■ **Description of the task**: Extract the passage of the post on preparing kids for protests from "Unpopular Opinion: Passion" to "without enough information.", word for word.

■ **Text segment**:
%%
Unpopular Opinion: Passion Without Knowledge Is Dangerous for Our Kids
Parenting in Progress
I’m going to say something that might make people uncomfortable…
Not every kid out there protesting actually understands what they’re protesting.
And before anyone gets defensive—pause.
Because this isn’t about silencing our kids. It’s about protecting them.
Our kids are watching everything right now. Social media. Protests. Opinions flying left and right.
And what I’m seeing is a lot of emotion… without enough information.
And that? That’s where things get dangerous.
“This isn’t about silencing our kids. It’s about protecting them.”
The other night, Fred and I sat down with our kids and had a conversation most parents are avoiding.
We talked about ICE. We talked about rights. We talked about what to do if they’re ever approached.
Because as parents of olive-toned kids…
We don’t get to pretend this won’t affect us.
Let me be real for a second:
Our kids can be respectful, smart, and doing everything “right”…
and still be judged in a split second.
So no—we’re not raising our kids to be fearless.
We’re raising them to be informed and prepared.
Because there’s a difference.
What We Told Them (No Fluff)
- You have rights—but you need to know how to use them
- You do not answer questions about where you were born
- You do not offer extra information
- If approached: stay calm, don’t run
- You say: “I’m choosing to remain silent.”
- And you call us immediately
Fred said it best
“Don’t try to be brave. Be smart. Call us.”
What every child needs to hear
“You are never in trouble for protecting yourself.”
Now Let’s Talk About Protests
I’m not against protesting.
Let me be clear.
%%
■ **Information shown**:
%%
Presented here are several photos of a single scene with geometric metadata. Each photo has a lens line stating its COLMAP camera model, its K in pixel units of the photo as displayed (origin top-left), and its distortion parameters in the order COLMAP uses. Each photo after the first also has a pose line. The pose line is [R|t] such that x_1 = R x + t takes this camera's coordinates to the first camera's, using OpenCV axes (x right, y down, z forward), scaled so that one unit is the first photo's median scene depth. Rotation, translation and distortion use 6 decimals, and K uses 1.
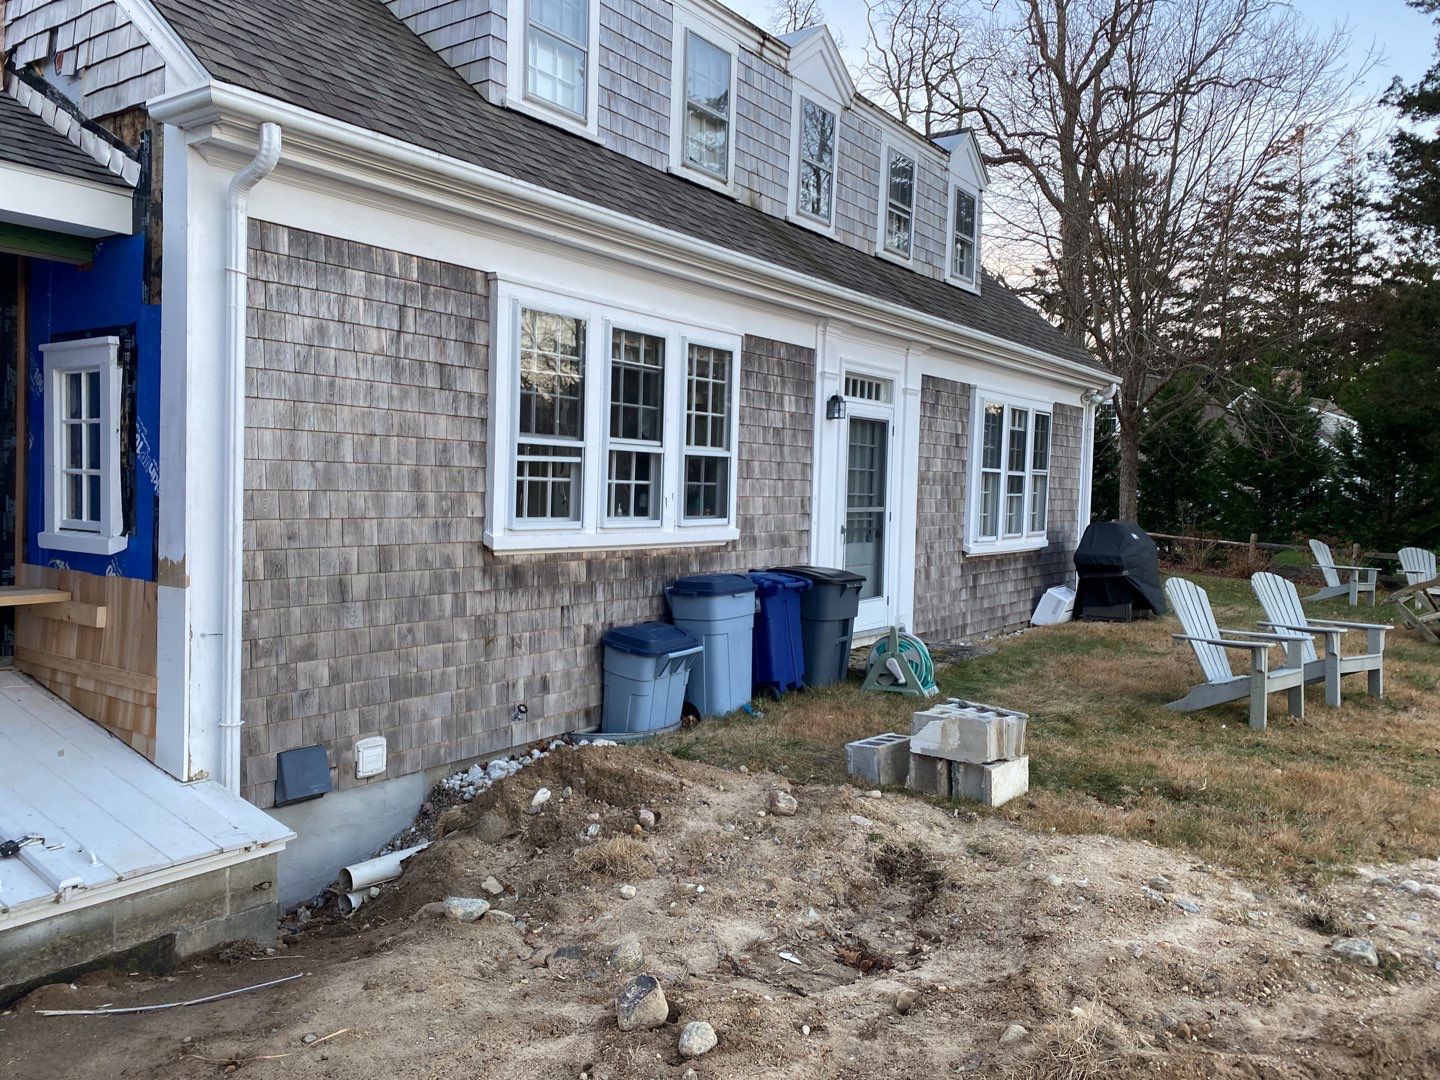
lens RADIAL K [[1067.3, 0, 722.2], [0, 1067.3, 528.2], [0, 0, 1]] dist [-0.002096, -0.006573]
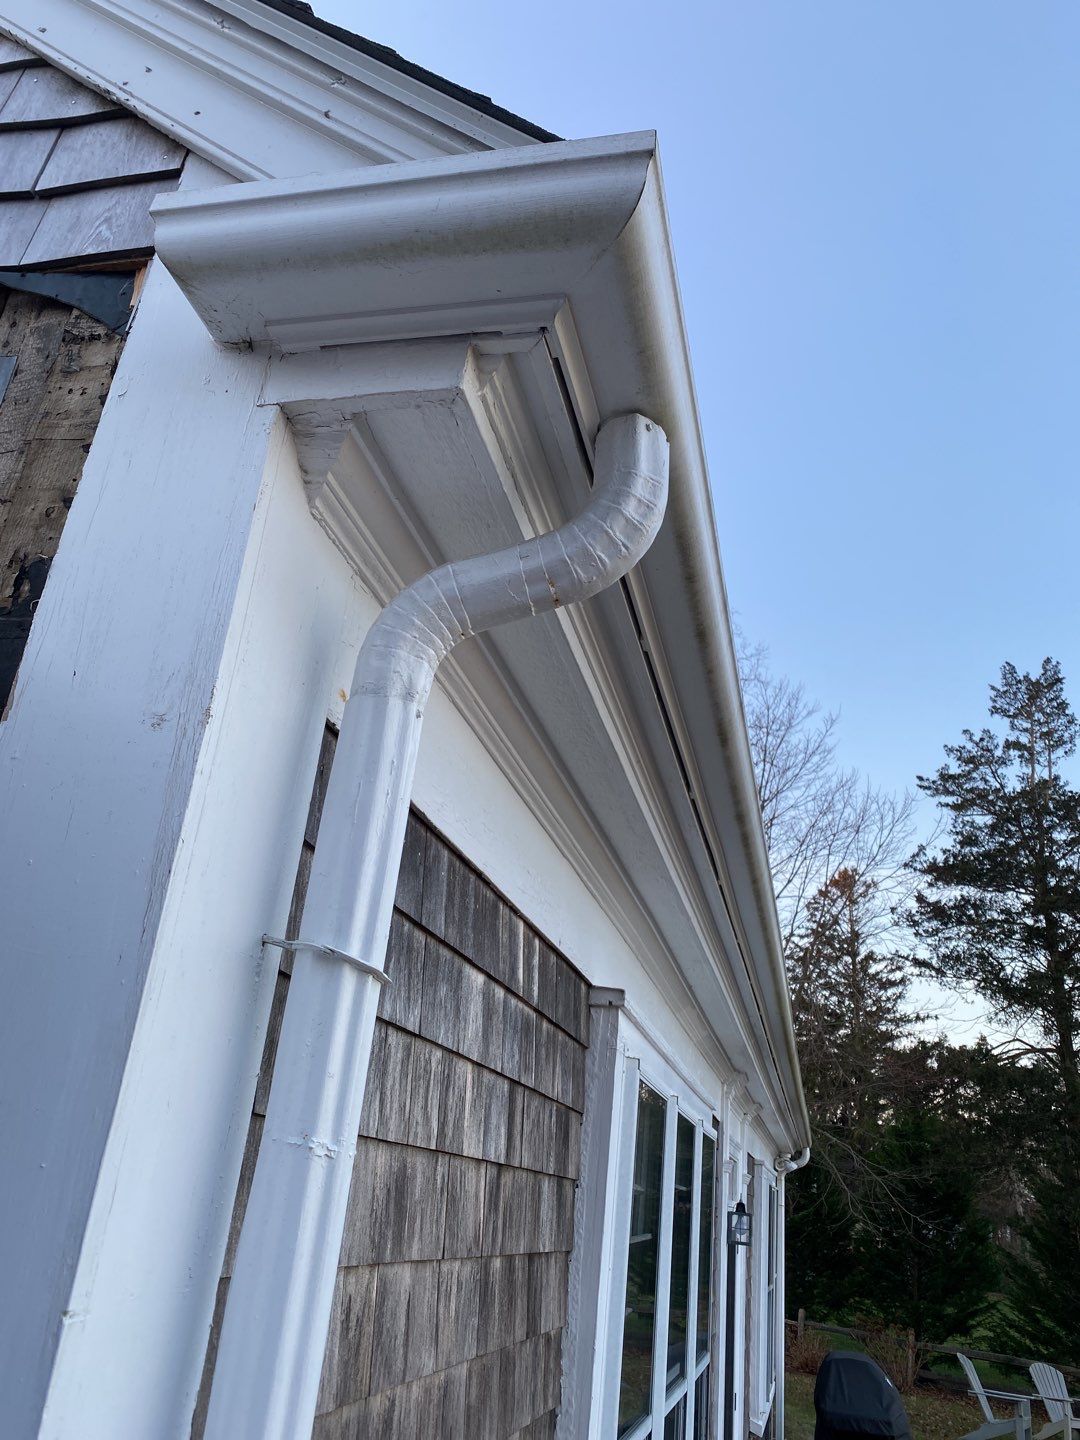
lens RADIAL K [[1067.3, 0, 540.0], [0, 1067.3, 720.0], [0, 0, 1]] dist [-0.002096, -0.006573]
pose [[0.923705, 0.214585, 0.317367, -0.496851], [-0.060779, 0.900001, -0.431630, -0.195307], [-0.378252, 0.379410, 0.844378, 0.788741]]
%%
■ **Task result**:
Unpopular Opinion: Passion Without Knowledge Is Dangerous for Our Kids
Parenting in Progress
I’m going to say something that might make people uncomfortable…
Not every kid out there protesting actually understands what they’re protesting.
And before anyone gets defensive—pause.
Because this isn’t about silencing our kids. It’s about protecting them.
Our kids are watching everything right now. Social media. Protests. Opinions flying left and right.
And what I’m seeing is a lot of emotion… without enough information.